February 12, 1993|ROBERT KOEHLER | SPECIAL TO THE TIMES; Robert Koehler writes regularly about theater for The Times.

As a foreign visitor once told this writer, you can tell a lot about Americans by the way they sell meat in the markets: neatly packaged in nice plastic foam containers. The wish to stay at arm's length from the raw meat of existence pertains to many American playwrights as well. But not Ronald Ribman, and certainly not Ribman's intimate masterwork, "Cold Storage."

If there's a problem with the play, it's that the intensive back-and-forth exchange among Ribman's cancer ward patients is damnably difficult to carry off. The last Los Angeles production, with Richmond Shepard in 1982, proved this all too well.
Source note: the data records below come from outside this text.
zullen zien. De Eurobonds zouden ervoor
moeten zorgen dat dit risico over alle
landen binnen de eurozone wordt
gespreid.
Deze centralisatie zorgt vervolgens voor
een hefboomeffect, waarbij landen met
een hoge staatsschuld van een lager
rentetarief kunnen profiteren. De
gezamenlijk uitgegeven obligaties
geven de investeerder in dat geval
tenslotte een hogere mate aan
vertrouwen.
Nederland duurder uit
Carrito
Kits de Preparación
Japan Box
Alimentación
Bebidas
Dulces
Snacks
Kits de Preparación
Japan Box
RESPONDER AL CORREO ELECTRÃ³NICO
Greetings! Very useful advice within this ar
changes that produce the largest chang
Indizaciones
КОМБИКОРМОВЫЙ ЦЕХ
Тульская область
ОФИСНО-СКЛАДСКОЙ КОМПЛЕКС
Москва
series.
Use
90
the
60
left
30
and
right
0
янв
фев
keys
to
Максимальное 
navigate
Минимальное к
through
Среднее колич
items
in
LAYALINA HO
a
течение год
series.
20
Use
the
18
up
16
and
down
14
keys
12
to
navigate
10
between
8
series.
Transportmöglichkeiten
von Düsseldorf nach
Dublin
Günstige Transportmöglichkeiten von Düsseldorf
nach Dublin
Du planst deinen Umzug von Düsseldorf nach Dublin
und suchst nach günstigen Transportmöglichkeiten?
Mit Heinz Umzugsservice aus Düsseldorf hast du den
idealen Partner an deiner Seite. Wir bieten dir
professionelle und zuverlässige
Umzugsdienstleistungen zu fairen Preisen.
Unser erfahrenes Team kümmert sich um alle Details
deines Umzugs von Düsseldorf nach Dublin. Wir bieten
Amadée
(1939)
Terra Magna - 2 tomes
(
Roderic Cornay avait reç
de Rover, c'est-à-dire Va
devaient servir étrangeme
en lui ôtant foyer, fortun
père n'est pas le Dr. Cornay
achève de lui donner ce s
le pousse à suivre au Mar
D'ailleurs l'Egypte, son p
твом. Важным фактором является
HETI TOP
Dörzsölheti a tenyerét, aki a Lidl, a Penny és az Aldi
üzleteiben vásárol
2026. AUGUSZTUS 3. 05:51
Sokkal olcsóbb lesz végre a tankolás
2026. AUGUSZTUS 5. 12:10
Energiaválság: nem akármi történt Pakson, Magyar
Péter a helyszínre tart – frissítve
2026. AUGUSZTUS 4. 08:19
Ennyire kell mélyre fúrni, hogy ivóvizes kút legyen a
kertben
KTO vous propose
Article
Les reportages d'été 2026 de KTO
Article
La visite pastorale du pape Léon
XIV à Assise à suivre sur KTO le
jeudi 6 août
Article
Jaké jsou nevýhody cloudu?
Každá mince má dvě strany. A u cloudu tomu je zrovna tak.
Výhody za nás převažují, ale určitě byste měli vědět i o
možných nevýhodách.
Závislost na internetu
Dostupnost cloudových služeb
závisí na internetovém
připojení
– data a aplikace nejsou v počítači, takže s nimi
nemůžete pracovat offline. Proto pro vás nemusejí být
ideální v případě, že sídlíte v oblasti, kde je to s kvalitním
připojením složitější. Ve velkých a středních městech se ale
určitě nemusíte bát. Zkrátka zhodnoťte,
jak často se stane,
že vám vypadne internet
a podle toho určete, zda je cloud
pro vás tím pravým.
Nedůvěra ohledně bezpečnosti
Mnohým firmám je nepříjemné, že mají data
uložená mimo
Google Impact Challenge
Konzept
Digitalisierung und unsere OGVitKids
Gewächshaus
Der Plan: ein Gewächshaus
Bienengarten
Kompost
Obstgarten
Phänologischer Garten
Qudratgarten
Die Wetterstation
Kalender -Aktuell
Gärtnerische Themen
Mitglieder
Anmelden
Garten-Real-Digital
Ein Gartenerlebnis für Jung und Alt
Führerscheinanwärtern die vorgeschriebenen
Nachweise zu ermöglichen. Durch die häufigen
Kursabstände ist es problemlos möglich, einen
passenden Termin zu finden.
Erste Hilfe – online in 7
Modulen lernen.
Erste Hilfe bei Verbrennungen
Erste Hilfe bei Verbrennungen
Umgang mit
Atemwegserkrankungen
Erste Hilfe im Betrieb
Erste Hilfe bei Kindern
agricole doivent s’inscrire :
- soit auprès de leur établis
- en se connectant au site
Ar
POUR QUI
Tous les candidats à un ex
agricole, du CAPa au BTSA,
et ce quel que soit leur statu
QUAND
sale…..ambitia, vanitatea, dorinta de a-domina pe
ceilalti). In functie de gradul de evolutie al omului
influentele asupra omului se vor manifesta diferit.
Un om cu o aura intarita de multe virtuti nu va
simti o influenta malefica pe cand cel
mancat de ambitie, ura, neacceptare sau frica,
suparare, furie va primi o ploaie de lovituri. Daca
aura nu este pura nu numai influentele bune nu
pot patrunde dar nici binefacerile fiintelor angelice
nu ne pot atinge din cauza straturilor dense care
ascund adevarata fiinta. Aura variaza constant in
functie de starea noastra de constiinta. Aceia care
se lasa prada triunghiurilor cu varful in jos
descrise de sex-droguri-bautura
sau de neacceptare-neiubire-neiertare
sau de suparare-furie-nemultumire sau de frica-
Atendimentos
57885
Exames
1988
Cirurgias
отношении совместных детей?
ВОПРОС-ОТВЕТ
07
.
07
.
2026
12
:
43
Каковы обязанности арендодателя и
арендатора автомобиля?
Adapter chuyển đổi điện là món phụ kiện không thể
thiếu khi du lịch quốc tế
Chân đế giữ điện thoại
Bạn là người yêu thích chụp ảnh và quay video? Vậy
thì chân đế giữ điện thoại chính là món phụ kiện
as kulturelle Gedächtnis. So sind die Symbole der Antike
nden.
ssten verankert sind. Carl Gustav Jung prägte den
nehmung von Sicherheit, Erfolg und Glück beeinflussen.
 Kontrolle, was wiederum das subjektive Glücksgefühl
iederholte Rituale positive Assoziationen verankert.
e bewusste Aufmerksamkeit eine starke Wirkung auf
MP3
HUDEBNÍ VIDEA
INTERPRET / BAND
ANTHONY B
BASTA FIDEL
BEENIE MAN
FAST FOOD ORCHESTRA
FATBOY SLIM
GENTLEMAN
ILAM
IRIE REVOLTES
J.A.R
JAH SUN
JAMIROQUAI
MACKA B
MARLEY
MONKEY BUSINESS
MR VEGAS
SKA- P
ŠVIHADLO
And yet Jeff Seymour's staging at the Gnu Theatre proves just as convincingly that casting is the secret to unlocking "Cold Storage's" vast riches.

It's tempting, for instance, to turn Parmigian (Len Lesser), the older, terminal patient, into a yammering mouthpiece of Wisdom. And equally tempting to turn Landau (Alan Feinstein), the younger patient checked in merely for "an exploratory," into a listening post growing wearier by the minute of listening. That's a very effective way of warping "Cold Storage" into a deadly one-character piece, with convenient character props along for the ride.

Instead, Seymour's cast has tapped into the play's tragic underbelly, in all its complications. In the early stages of his illness, Parmigian kept his mind limber reading "The Faerie Queen" with his nurse, who is now Landau's (Magda Rivera). Now, he mentally works out creating little fictions from one moment to the next, taking Landau down jokey dead-ends, changing his mind--all, it appears, for the hell of it.

Like a good plotter, Parmigian has mastered misdirection, but it's also directed at us. Sounding offensively anti-Semitic to the Jewish Landau one minute, the Armenian Parmigian claims his Arabic blood links him with the Jews, and then he flashes a B'nai B'rith membership card.

Who is this guy? Actually, Parmigian has it right: He and Landau are linked, as ironic survivors in this unpopulated hospital roof garden, as members of two groups that suffered 20th-Century holocausts. On Seymour's unrelentingly institutional set, they begin to seem like the last men on Earth.

It's precisely the illusion--or the reality--that Ribman wants to create. Lesser and Feinstein bolster the strikingly literary text (Parmigian: "Real suffering is a catastrophe without language"), not only with a deep emotional understanding of these men, but with something more. They understand that this is not a disease play, but an unease play, about two figures nervously groping toward's life's absurd heart before their bodies fail them. Theirs are performances that obey Ribman's call to unwrap the meat in the nice package, and look unflinchingly inside.